Além de prever necessidade de proteção material ao meio ambiente, ordem urbanística,


consumidor, patrimônio histórico etc., a Constituição Federal instituiu o mandado de
segurança coletivo (art. 5.º, LXX); ampliou o objeto da ação popular (art. 5.º, LXXIII);
aumentou o número de legitimados para a propositura de ação direta de
inconstitucionalidade; e fez referência expressa à ação civil pública, para a proteção do
“patrimônio público e social, do meio ambiente e de outros interesses difusos e coletivos”,
cuja promoção é função institucional do Ministério Público, sem exclusão de outros entes
(art. 129, III e § 1.º).

Fica claro, pela análise sistemática do texto constitucional, o propósito de conferir


proteção e eficácia social aos direitos metaindividuais – em sentido amplo –, o que
significa não limitar, por lei infraconstitucional, a efetividade da tutela de tais interesses.

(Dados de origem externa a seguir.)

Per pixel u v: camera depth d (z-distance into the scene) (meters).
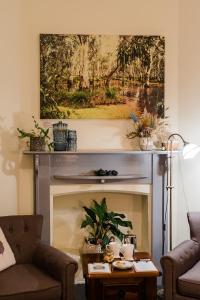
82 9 3.70
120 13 3.74
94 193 3.96
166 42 3.78
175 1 3.78
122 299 2.97
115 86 3.74
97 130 3.76
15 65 3.58
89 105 3.73
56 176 3.60
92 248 3.57
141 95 3.77
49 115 3.69
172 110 3.81
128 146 3.79
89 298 3.03
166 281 2.84
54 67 3.67
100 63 3.72
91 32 3.71
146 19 3.76
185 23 3.75
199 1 3.70
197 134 3.75
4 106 3.57
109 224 3.66
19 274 2.90
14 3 3.57
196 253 3.16
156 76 3.76
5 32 3.54
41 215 3.44
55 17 3.68
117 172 3.69
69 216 3.95
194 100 3.75
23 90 3.66
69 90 3.70
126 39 3.73
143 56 3.75
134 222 4.01
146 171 3.72
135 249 3.65
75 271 2.80
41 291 2.66
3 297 2.58
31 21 3.65
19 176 3.65
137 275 2.93
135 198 4.00
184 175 3.81
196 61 3.73
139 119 3.72
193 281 2.74
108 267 3.03
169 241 3.78
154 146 3.77
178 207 3.84
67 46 3.68
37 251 3.18
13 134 3.60
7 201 3.60
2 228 3.25
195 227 3.32
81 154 3.58
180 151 3.70
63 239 3.96
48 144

A limitação territorial de decisão proferida em ação civil pública estimula a litigiosidade


de massa e afasta o objetivo constitucional de pacificação social.
Como destacado em Nota Técnica do CNPG: “Não se compatibiliza o artigo 16 da Lei da
Ação Civil Pública com a garantia de amplo acesso à justiça e nem mesmo princípios
constitucionais da isonomia, da segurança jurídica e da eficiência no funcionamento do
sistema de justiça e na atuação do Ministério Púbico de concretizar violação ao bem
jurídico material indivisível que se busca tutelar no processo coletivo, como a proteção ao
meio ambiente, ao consumidor, ao patrimônio público e social, às crianças e adolescentes,
à ordem econômica, aos idosos etc., todos com assento constitucional.”
8) Conclusão
Em face dos argumentos apresentados, o CNPG espera que o Recurso Extraordinário não
seja conhecido, por se tratar de tema infraconstitucional. Se conhecido, requer-se seja
negado provimento, com o reconhecimento de inconstitucionalidade, com ou sem redução
de texto, do art. 16 da Lei da Ação Civil Pública.
Brasília (DF), 12 de fevereiro de 2021.